▸ ACTION ITEM
Reproduce the records starting at the line that contains "provides new bases, the" and running to the last line, exactly and in full.

▸ PROVIDED INFORMATION

====

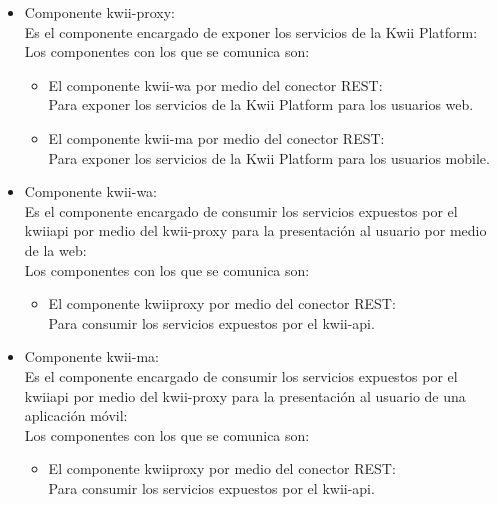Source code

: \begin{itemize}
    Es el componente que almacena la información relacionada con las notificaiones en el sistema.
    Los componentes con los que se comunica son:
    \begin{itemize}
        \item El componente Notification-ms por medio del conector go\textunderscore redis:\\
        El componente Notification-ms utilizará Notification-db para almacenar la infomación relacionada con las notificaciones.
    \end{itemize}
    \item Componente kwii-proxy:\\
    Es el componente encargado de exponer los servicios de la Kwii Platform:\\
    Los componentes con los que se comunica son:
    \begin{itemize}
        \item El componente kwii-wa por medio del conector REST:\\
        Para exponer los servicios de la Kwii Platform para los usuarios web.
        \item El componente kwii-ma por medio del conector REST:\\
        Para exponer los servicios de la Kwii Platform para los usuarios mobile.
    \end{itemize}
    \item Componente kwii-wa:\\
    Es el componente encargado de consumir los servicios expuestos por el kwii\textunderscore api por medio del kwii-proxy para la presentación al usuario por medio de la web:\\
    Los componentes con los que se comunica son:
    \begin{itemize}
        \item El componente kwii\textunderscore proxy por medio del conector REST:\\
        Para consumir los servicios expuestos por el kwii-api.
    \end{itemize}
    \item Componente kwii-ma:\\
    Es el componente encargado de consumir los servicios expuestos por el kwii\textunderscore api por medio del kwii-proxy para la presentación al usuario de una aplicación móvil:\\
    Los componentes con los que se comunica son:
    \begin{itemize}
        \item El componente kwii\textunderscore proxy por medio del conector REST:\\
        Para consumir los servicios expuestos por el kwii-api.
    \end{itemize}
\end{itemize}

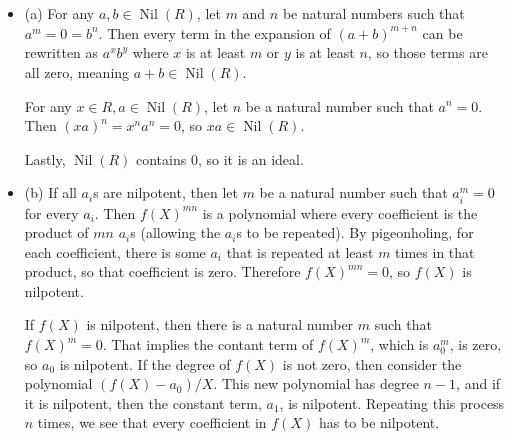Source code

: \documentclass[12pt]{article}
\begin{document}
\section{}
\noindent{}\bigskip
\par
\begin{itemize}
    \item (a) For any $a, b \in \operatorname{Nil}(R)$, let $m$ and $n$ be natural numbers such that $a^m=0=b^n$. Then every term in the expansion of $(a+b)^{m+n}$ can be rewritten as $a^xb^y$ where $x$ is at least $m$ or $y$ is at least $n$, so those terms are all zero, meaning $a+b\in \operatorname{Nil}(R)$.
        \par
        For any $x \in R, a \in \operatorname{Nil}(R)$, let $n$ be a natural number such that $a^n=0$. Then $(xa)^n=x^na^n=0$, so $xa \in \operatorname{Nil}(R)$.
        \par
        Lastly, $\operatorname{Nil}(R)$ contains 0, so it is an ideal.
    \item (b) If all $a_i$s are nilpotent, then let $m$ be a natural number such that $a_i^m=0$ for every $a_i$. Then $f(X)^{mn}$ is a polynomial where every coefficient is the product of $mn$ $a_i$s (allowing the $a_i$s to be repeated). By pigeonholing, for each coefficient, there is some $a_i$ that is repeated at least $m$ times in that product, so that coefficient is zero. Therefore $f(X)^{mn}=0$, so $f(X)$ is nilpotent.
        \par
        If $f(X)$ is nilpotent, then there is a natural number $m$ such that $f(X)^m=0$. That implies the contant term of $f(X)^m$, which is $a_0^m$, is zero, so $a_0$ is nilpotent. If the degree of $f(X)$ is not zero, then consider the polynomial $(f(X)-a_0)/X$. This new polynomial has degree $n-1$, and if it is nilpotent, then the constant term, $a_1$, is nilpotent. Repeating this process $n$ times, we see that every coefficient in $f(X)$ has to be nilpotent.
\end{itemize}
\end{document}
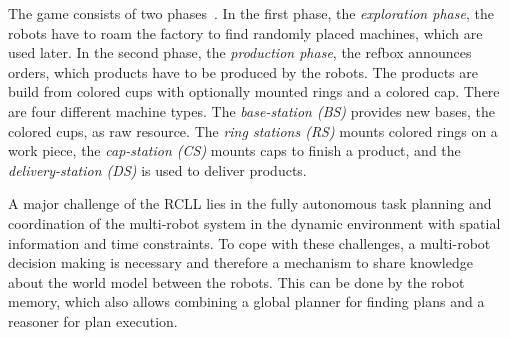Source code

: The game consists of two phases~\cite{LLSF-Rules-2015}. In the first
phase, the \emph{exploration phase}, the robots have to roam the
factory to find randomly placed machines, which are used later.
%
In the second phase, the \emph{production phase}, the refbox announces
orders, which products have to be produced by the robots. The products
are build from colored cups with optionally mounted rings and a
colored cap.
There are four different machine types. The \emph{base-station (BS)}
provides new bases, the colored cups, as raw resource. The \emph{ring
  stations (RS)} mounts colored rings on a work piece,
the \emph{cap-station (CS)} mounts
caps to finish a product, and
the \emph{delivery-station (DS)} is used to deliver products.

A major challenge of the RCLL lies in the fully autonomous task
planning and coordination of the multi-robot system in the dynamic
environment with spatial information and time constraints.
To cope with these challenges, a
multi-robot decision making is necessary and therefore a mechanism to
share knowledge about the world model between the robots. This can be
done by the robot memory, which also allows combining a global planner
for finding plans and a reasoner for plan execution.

====

▸ YOUR RESPONSE
provides new bases, the colored cups, as raw resource. The \emph{ring
  stations (RS)} mounts colored rings on a work piece,
the \emph{cap-station (CS)} mounts
caps to finish a product, and
the \emph{delivery-station (DS)} is used to deliver products.

A major challenge of the RCLL lies in the fully autonomous task
planning and coordination of the multi-robot system in the dynamic
environment with spatial information and time constraints.
To cope with these challenges, a
multi-robot decision making is necessary and therefore a mechanism to
share knowledge about the world model between the robots. This can be
done by the robot memory, which also allows combining a global planner
for finding plans and a reasoner for plan execution.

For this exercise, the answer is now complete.